### TEXT EXCERPT
Never mind I found this:

http://www.orafaq.com/faqloadr.htm
SQL*Loader is an Oracle utility that is almost always installed along with the Oracle database software on the server when the database software is installed.  If you have the imp (import) and exp (export) utilities, I am sure that you have SQL*Loader also.  The executable is likely named: sqlldr.
you should have it on your client machine as well. just check it

c:> sqlldr

You have to be carefull with using sqlldr on a client machine.  First of all, it is not normally installed on clients as part of a typical Oracle client installation.  If it is installed, it must be the same version of Oracle as the database or there will likely be problems.
SQL*Loader is great, but since you can't use direct path for your load, I'd use the EXTERNAL table method instead.
Through multiple instances of SQL*Loader for different files............parallelism....

you will be able to do faster in this way:

sqlldr user/pass control=c1.ctl
sqlldr user/pass control=c2.ctl
sqlldr user/pass control=c3.ctl
sqlldr user/pass control=c4.ctl

and so on





SQL Loader Is the best option. Try with "DIRECT=TRUE" for faster operation. Note that in case you have some constraints on the target table, you should disable it for direct path loading.

### RECORDS SUPPLIED
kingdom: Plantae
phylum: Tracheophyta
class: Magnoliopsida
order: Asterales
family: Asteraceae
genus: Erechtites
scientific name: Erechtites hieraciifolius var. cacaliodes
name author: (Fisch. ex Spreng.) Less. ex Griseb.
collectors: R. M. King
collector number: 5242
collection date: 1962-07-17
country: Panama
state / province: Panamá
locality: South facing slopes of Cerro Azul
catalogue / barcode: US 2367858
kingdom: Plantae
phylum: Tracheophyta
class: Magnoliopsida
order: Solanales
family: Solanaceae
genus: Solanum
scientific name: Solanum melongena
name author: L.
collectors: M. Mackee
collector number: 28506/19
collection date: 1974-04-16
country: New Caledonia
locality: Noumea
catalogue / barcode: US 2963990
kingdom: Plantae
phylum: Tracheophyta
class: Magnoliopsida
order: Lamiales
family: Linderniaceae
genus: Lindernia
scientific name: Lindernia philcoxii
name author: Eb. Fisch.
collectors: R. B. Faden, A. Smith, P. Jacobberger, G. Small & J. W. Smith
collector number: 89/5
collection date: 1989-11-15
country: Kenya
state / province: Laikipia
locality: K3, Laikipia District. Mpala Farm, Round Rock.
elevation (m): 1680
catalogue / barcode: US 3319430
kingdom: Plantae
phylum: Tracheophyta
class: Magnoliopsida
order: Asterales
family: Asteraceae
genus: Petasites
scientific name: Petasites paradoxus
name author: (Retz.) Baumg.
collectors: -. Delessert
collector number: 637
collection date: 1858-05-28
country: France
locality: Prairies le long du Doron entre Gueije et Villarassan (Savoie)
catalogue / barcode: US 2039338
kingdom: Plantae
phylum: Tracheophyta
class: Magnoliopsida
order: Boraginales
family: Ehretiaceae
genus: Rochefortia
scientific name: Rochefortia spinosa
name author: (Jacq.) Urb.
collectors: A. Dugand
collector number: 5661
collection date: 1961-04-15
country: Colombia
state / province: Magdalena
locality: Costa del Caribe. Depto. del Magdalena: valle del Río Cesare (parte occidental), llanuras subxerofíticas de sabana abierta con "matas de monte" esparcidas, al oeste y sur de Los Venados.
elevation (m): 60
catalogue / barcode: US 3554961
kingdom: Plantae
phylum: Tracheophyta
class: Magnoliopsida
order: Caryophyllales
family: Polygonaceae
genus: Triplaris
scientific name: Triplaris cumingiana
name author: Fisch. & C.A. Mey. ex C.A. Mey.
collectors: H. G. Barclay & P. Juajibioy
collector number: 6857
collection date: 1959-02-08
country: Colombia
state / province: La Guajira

### ACTIVITY A
Could you rewrite the SQL*Loader discussion, everything from "You have to" down to "for different files............parallelism....", with "client machine" changed to "workstation"?
### ACTIVITY B
Can you carry the SQL*Loader discussion forward from its last line?

### ANSWER A
You have to be carefull with using sqlldr on a workstation.  First of all, it is not normally installed on clients as part of a typical Oracle client installation.  If it is installed, it must be the same version of Oracle as the database or there will likely be problems.
SQL*Loader is great, but since you can't use direct path for your load, I'd use the EXTERNAL table method instead.
Through multiple instances of SQL*Loader for different files............parallelism....

### ANSWER B
Consider this example,

Control File:

load data
INFILE 'C:\<your_dat_file_name>'
INTO TABLE <your_table>
APPEND
FIELDS TERMINATED BY '|'
TRAILING NULLCOLS
(
CUSTID,
FORM_NO,
CARDNO,
FIRST_NAME,
LAST_NAME,
MAILINGADD,
CARD_IS_DT,
CITY,
PINCODE)



Contains for the BAT file for running SQLLDR,

sqlldr userid=user_name/password@tns_str control=C:\<control_file_name>.ctl log=C:\<log_file_name>.log DIRECT=TRUE


Sujit
sujit_kumar:
Direct = true is not an option for DalTXColtsFan . He has a trigger on the table which needs to be fired to insert the default values
It turned out that the data in those text files was all over the frickin place, leaving chr$(0) characters in some places, illegal and horrible characters in others etc.  I ended up demanding that the client send it to me in Access (ended up being 2 huge Access files), importing those into staging tables in Oracle, then doing an INSERT INTO to get it to play nice with the trigger on the destination table.

Felt y'all deserved points for teaching me something though.